_EXERCISE INSTRUCTIONS_
Output, word for word, the lines of this listing that fall between the line with "7: (484, 344, 10.34)" and the line with "25: (437, 203, 10.92)", counting both of those lines, and no others.

_EXERCISE DATA_
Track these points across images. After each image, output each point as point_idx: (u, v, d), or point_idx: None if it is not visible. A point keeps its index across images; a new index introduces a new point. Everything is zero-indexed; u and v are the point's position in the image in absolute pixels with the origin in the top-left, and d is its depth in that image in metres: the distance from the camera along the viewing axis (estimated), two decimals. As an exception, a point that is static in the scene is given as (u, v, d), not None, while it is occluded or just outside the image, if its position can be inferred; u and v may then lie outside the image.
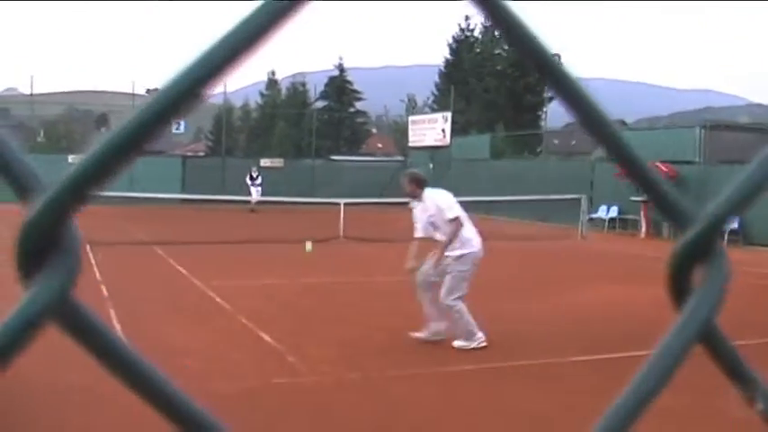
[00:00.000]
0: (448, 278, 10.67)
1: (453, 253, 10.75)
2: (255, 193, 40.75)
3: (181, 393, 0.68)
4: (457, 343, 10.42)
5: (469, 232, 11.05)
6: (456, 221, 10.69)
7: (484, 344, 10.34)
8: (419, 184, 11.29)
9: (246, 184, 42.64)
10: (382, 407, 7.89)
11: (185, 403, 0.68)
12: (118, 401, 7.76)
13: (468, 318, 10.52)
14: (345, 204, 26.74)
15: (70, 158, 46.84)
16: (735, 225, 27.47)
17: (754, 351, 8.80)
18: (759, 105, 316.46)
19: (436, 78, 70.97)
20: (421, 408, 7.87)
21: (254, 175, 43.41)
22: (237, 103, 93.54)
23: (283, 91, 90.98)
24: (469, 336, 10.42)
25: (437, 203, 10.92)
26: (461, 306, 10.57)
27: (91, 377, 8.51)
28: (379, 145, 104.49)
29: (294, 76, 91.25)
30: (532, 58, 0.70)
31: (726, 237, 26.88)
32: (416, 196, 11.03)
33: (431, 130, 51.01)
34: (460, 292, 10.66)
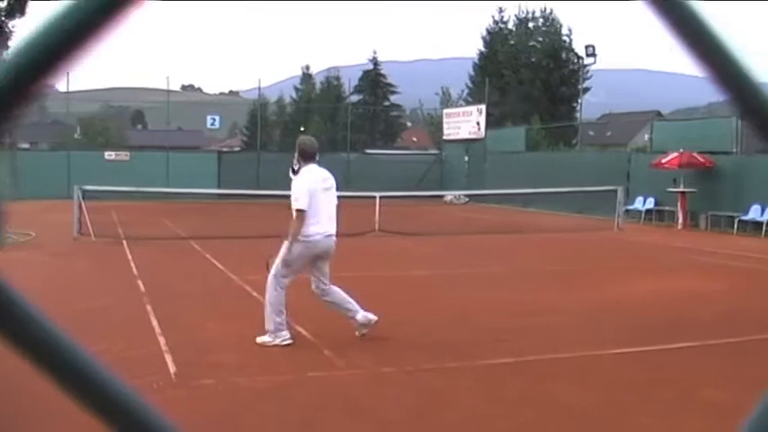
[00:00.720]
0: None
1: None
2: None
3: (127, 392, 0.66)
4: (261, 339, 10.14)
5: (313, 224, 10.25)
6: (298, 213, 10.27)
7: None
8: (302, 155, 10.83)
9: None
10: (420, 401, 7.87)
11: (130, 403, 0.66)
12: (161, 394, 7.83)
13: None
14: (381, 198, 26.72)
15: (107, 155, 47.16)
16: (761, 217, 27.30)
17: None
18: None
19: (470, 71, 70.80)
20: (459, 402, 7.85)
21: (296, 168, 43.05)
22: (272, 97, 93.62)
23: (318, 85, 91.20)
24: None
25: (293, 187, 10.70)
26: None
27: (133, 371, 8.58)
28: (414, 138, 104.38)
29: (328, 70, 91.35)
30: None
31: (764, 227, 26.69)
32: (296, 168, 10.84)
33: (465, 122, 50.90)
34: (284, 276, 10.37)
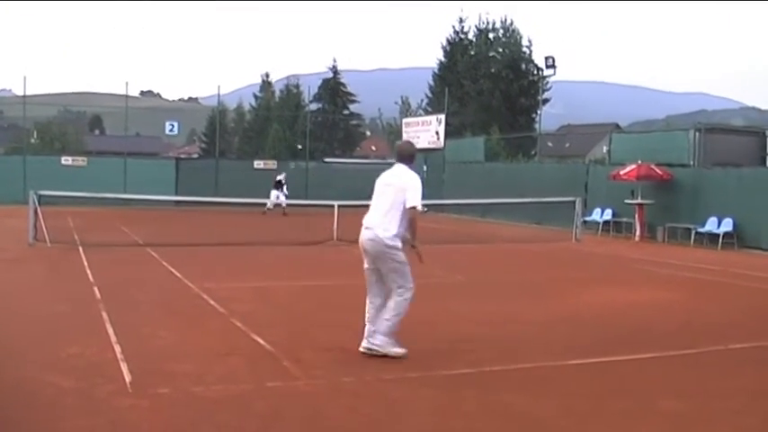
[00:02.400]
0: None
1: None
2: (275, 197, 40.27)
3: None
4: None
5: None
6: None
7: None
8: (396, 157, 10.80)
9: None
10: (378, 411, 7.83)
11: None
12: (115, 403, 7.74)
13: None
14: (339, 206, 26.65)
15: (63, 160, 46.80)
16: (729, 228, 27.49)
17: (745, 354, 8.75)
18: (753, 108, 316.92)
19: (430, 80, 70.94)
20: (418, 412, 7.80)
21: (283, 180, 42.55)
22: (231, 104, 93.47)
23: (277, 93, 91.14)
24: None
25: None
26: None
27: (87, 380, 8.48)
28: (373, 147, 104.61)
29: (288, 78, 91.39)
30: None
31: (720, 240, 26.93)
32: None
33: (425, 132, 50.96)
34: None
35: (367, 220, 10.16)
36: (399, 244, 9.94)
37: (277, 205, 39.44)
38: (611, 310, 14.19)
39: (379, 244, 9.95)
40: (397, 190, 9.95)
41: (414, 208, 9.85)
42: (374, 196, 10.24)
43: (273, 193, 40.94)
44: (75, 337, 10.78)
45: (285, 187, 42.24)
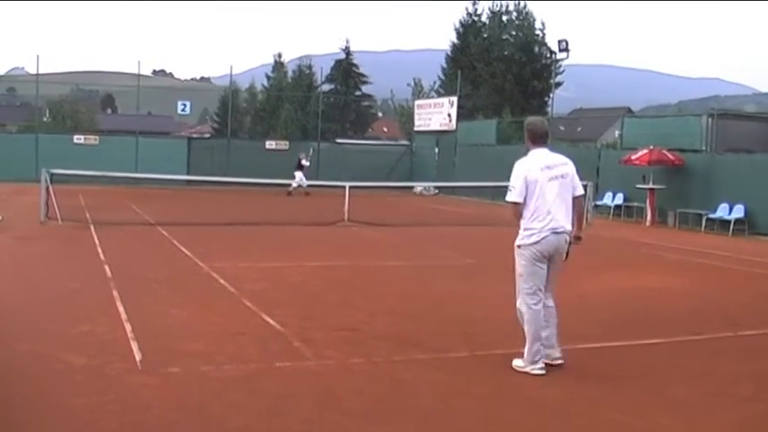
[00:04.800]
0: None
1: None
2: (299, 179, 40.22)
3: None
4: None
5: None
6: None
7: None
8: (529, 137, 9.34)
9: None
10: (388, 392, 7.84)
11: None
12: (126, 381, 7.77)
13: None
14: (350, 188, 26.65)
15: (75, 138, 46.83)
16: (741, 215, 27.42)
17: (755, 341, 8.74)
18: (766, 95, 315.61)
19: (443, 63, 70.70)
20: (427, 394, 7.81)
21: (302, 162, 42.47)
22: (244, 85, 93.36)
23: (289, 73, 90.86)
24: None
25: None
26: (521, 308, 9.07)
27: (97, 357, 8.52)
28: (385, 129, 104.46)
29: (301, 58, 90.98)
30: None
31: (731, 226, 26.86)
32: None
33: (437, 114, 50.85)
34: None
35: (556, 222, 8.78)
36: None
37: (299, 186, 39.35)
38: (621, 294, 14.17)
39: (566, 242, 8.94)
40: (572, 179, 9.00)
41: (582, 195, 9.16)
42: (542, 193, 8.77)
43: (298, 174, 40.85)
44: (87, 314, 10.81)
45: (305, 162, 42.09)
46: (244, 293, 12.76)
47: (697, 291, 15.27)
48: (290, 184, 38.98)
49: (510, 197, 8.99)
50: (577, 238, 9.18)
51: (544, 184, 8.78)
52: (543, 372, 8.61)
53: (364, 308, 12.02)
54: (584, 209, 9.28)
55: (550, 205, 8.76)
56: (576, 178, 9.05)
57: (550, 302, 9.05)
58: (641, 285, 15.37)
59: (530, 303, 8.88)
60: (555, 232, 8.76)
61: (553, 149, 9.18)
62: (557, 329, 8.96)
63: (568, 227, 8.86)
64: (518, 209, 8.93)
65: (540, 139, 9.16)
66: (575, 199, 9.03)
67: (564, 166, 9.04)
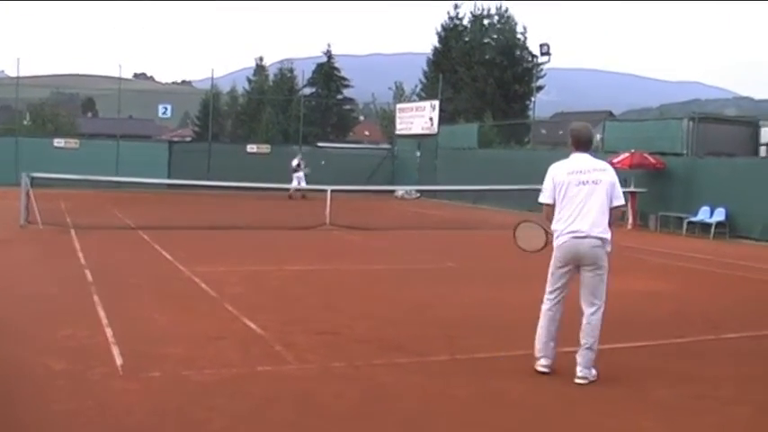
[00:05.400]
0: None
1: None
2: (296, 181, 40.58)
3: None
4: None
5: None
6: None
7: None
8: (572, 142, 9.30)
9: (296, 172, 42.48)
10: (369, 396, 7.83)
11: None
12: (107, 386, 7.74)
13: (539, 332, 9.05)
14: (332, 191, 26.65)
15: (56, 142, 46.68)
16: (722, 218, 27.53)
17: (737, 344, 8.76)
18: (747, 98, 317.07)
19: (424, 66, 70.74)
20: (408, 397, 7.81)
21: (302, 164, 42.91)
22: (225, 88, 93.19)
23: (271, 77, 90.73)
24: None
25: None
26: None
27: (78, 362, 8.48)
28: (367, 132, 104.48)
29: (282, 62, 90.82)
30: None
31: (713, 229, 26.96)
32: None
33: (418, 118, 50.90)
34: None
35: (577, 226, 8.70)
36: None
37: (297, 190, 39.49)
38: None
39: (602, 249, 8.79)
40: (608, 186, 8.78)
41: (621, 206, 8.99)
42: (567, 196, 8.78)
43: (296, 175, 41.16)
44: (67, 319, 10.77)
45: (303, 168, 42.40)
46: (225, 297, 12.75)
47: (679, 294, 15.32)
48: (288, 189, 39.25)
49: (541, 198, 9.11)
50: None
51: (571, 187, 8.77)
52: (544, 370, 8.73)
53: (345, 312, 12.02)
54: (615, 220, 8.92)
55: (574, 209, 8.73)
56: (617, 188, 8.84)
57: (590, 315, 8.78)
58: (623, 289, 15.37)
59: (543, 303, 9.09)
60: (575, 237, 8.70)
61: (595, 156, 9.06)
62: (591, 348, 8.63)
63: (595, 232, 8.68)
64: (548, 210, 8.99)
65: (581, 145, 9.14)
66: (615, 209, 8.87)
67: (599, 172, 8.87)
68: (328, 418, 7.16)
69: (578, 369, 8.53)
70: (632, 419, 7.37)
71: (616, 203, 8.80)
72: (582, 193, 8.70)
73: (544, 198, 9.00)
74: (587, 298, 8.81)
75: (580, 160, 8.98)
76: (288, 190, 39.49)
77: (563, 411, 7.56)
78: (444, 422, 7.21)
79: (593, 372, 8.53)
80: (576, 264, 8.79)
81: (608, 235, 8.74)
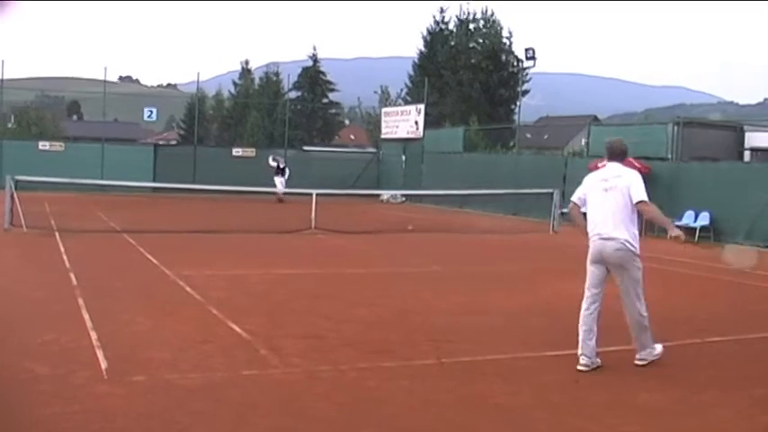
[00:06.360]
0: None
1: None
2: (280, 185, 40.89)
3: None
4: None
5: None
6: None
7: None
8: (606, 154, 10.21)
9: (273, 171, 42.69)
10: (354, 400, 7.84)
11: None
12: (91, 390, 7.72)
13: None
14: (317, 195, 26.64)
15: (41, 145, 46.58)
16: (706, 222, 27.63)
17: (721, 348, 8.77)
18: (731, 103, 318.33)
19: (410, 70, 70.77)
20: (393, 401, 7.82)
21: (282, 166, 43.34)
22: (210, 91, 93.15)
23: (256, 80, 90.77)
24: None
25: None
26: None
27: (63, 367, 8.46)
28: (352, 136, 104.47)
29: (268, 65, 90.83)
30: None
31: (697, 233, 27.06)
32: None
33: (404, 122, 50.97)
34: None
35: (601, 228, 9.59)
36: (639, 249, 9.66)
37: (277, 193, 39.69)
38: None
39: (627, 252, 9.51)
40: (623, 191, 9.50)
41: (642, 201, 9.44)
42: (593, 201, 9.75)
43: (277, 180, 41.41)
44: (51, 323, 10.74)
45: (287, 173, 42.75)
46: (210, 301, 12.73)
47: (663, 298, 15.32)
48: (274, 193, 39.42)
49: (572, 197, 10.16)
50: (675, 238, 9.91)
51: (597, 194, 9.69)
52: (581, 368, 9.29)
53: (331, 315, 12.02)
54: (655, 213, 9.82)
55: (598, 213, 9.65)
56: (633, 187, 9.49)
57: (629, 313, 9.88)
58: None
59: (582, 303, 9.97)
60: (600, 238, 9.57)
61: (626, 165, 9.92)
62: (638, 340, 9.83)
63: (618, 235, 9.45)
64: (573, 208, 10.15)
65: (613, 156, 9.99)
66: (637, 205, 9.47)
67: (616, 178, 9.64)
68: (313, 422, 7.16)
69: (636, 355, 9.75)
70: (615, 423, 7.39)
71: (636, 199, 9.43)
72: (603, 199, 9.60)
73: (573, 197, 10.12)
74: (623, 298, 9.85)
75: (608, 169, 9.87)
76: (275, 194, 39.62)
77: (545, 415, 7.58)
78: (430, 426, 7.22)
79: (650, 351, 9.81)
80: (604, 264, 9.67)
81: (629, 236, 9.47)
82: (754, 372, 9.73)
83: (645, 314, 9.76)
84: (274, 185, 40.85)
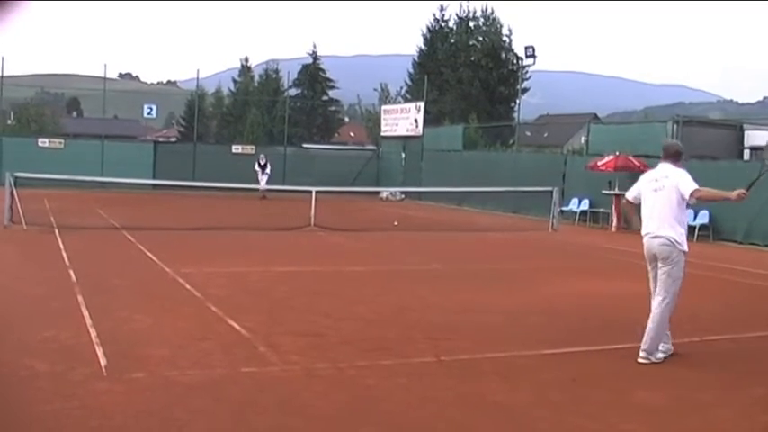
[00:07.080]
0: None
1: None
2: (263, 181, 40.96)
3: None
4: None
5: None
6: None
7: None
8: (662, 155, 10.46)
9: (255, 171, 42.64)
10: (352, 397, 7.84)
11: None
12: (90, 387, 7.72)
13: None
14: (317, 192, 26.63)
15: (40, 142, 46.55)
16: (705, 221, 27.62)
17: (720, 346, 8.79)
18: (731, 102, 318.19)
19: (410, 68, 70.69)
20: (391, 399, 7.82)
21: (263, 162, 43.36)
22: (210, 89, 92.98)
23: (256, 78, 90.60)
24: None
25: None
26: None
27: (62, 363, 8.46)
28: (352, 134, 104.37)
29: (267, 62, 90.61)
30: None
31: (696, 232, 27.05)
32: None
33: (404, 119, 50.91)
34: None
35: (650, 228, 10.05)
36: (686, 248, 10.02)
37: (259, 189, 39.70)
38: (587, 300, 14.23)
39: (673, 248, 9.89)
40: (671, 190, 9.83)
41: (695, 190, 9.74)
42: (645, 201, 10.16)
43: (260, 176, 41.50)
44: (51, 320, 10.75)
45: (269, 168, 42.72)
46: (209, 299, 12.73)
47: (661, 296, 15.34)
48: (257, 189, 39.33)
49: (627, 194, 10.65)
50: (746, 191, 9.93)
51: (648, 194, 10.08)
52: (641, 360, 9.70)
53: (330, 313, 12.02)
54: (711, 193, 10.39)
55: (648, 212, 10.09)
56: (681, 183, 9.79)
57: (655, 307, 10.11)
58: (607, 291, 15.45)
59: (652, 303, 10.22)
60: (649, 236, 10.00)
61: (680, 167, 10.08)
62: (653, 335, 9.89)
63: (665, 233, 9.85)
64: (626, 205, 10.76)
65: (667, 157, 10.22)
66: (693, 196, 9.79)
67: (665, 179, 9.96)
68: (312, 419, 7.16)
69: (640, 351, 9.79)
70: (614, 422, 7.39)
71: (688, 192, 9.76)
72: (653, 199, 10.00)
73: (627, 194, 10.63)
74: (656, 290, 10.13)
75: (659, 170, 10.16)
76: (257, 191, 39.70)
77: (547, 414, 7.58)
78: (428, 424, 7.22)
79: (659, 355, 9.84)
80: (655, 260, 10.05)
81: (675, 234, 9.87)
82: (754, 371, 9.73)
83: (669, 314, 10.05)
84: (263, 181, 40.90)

_SOLUTION BELOW_
7: (484, 344, 10.34)
8: (419, 184, 11.29)
9: (246, 184, 42.64)
10: (382, 407, 7.89)
11: (185, 403, 0.68)
12: (118, 401, 7.76)
13: (468, 318, 10.52)
14: (345, 204, 26.74)
15: (70, 158, 46.84)
16: (735, 225, 27.47)
17: (754, 351, 8.80)
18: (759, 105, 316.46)
19: (436, 78, 70.97)
20: (421, 408, 7.87)
21: (254, 175, 43.41)
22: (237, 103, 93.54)
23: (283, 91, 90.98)
24: (469, 336, 10.42)
25: (437, 203, 10.92)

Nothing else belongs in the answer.